Johnny preferred to be alone and stay home with her after school. He'd become a very quiet child since Tony's death and was way too attached to her. The psychologist told her to keep finding ways to get him to interact with other kids and not take no for an answer, but she wasn't gaining ground.
He got in the rear seat with his backpack and strapped himself in. She looked over her shoulder at him. "How was school today, honey?"
"We had a substitute."
"Was she fun?"
"It was a man. I didn't like him."
She eyed him in the rearview mirror. "Why do you say that?"
"He made me sit with Danny."
"Isn't he a nice boy?"
"He calls me squirt."
His tear-filled voice brought out every savage maternal instinct to protect him. Praying for inspiration she said, "Do you want to know something?"
"Your father was one of the shortest kids in his class when he was your age. By high school he was five feet ten." The perfect size for Tracy. "That'll happen to you, too.
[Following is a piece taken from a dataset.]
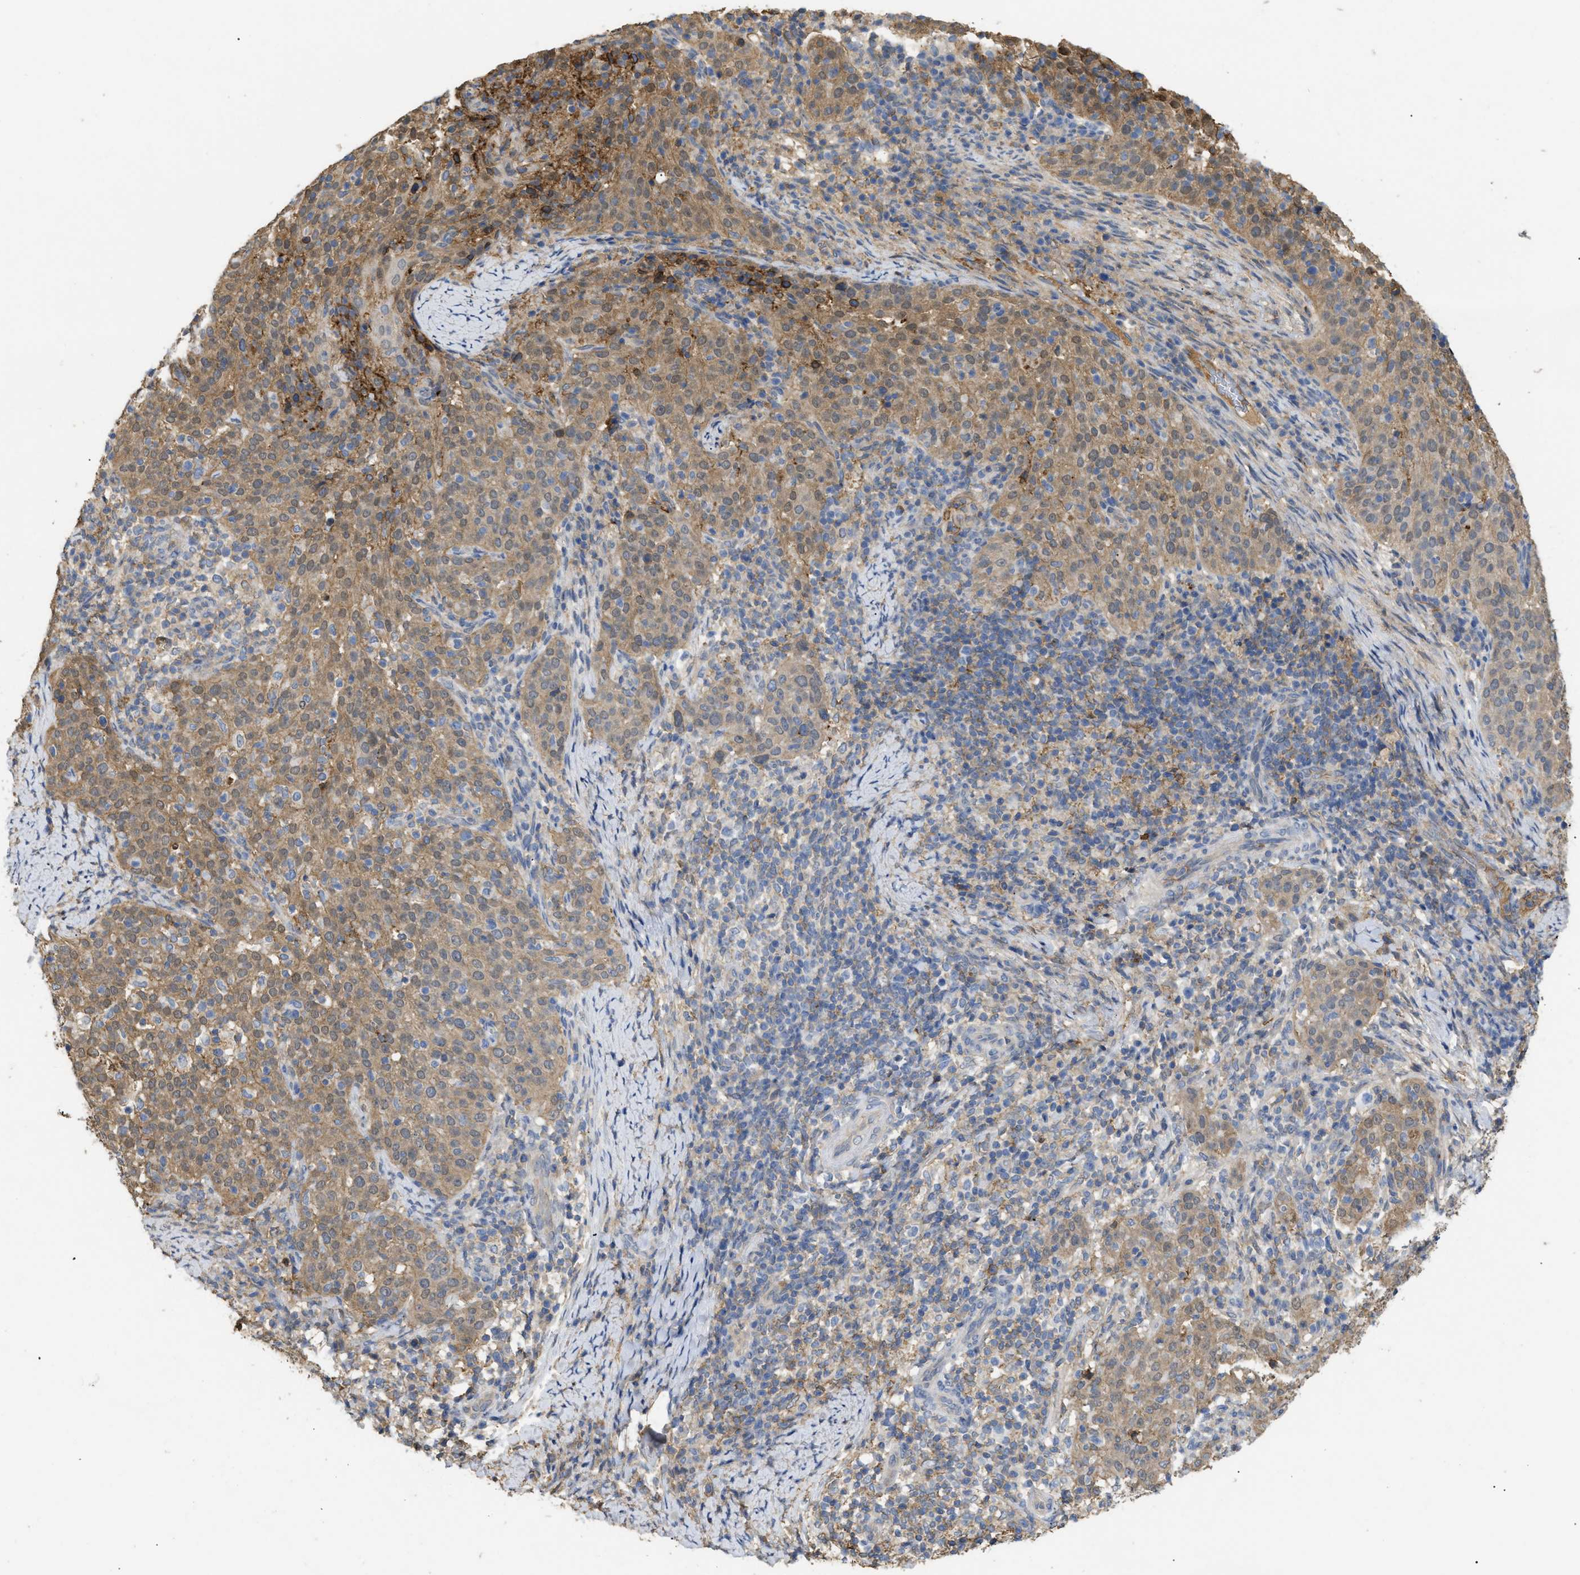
{"staining": {"intensity": "moderate", "quantity": ">75%", "location": "cytoplasmic/membranous"}, "tissue": "cervical cancer", "cell_type": "Tumor cells", "image_type": "cancer", "snomed": [{"axis": "morphology", "description": "Squamous cell carcinoma, NOS"}, {"axis": "topography", "description": "Cervix"}], "caption": "IHC (DAB) staining of human squamous cell carcinoma (cervical) shows moderate cytoplasmic/membranous protein staining in approximately >75% of tumor cells.", "gene": "ANXA4", "patient": {"sex": "female", "age": 51}}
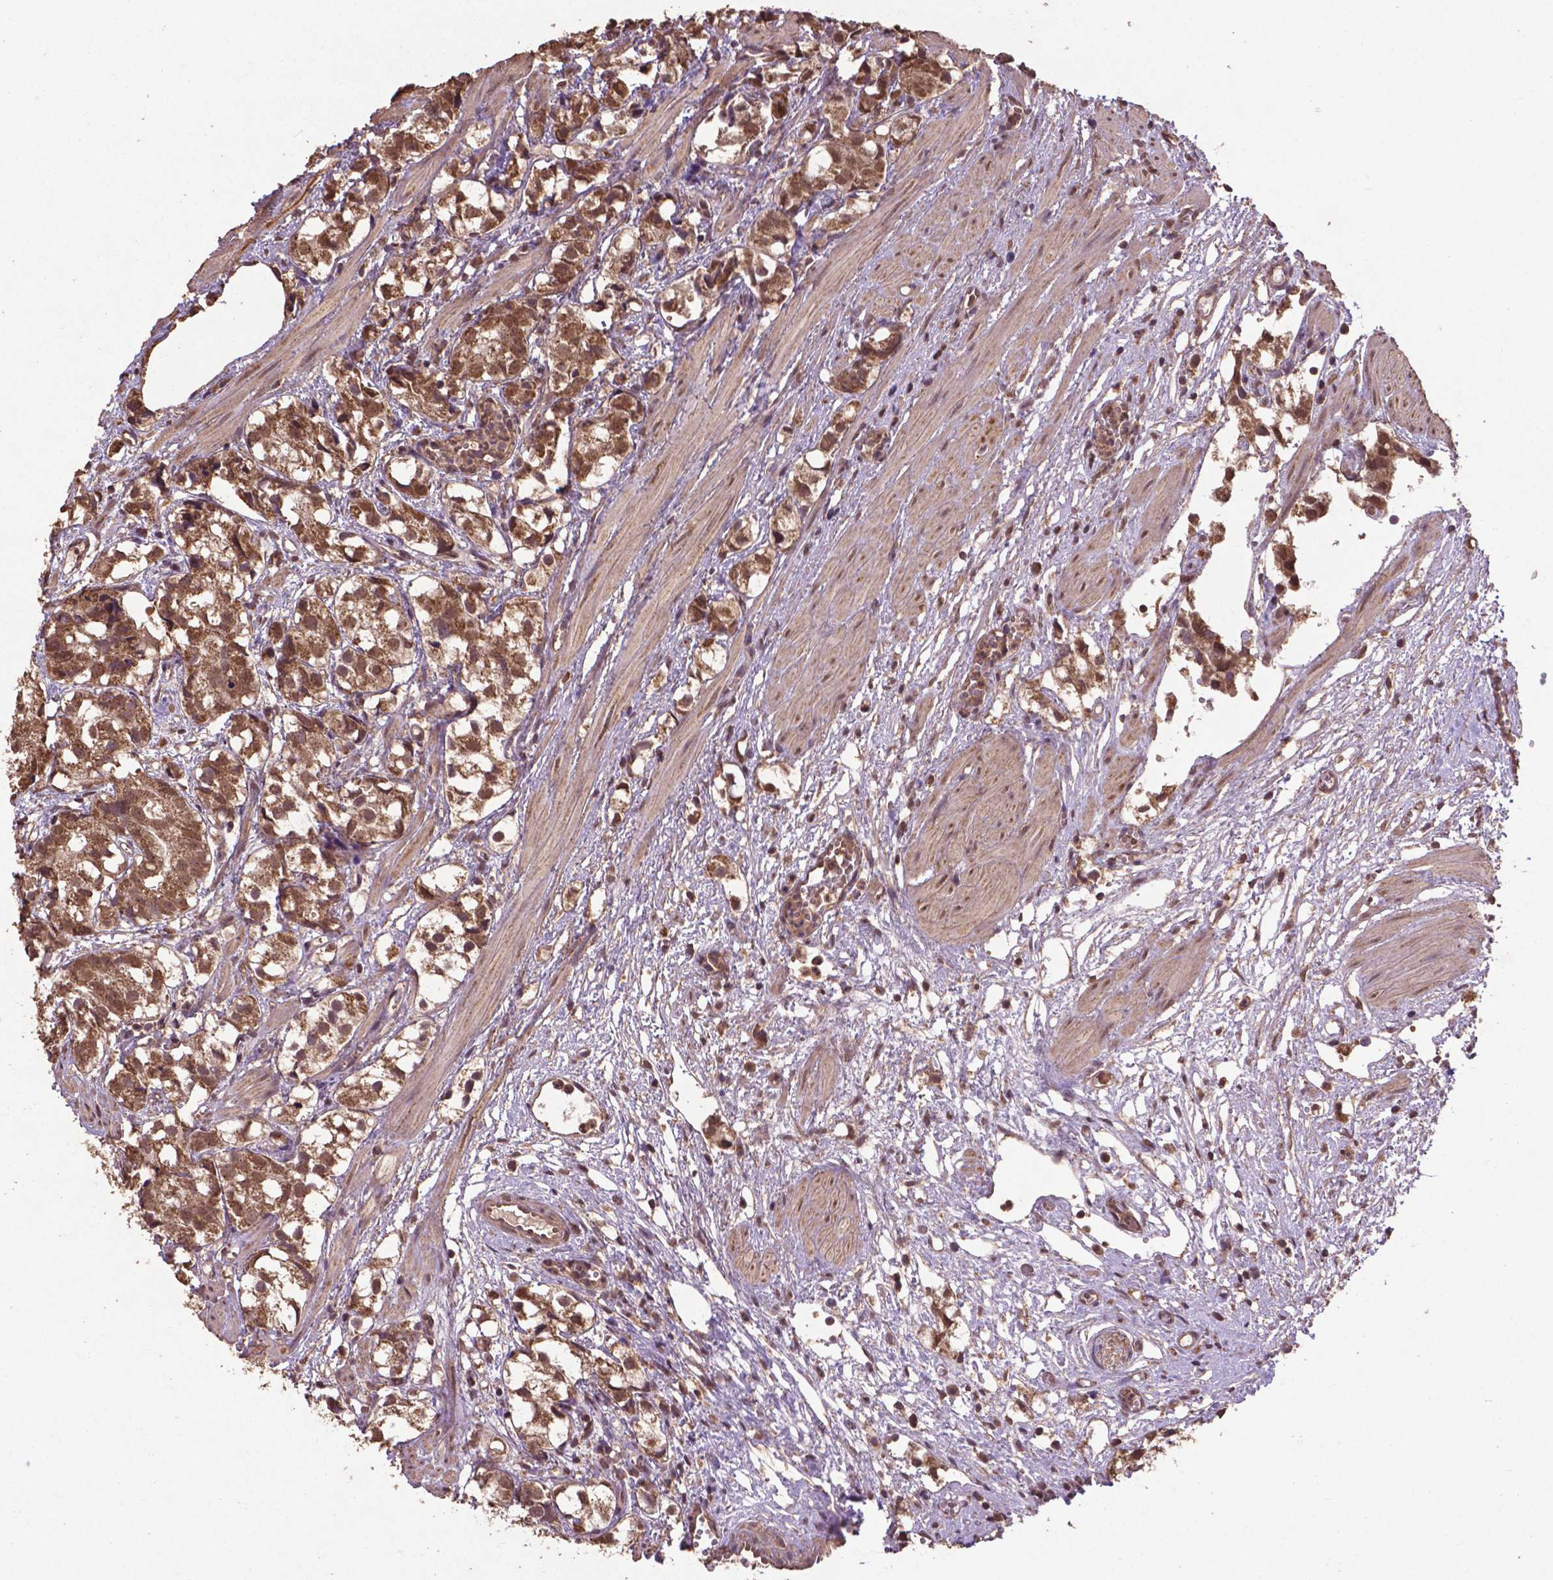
{"staining": {"intensity": "moderate", "quantity": ">75%", "location": "cytoplasmic/membranous,nuclear"}, "tissue": "prostate cancer", "cell_type": "Tumor cells", "image_type": "cancer", "snomed": [{"axis": "morphology", "description": "Adenocarcinoma, High grade"}, {"axis": "topography", "description": "Prostate"}], "caption": "Immunohistochemistry (IHC) of prostate high-grade adenocarcinoma exhibits medium levels of moderate cytoplasmic/membranous and nuclear staining in approximately >75% of tumor cells. (Brightfield microscopy of DAB IHC at high magnification).", "gene": "DCAF1", "patient": {"sex": "male", "age": 68}}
Do you think your father was a squirt?"
"No," he muttered.
"Then forget what Danny said. When we go to Grandma's house, she'll show you lots of pictures to make you feel better."
Of course Johnny couldn't forget. Silence filled the car for the rest of the drive home to their small rental house. She parked in front of the garage. While he scrambled out of the back, she retrieved the mail and they entered through the front door.
Once inside, he raced for the kitchen. "Wash your hands before you eat anything!" He was always hungry for sweets after school.
While her six-year-old grumbled and ran into the bathroom, Tracy went to the kitchen and poured him a glass of milk before she sorted through the mail, mostly ads and bills. Among the assortment she saw a handwritten envelope addressed to Mrs. Anthony Baretta. It had a Jackson, Wyoming, postmark.
She didn't know anyone in Wyoming. Her glance took in the return address. Lundgren's Teton Valley Dude Ranch was printed inside the logo of a mountain peak.
A dude ranch? She'd heard of them all her life, but she'd never been to one. Truth be told, she'd never traveled west of the Mississippi. Every trip had been to Florida, the East Coast, New York City, the Jersey Shore or Toronto. Tony had promised Johnny that when he got out of the service next year, they'd take a big driving trip west, all the way to Disneyland. Another pain shot through her.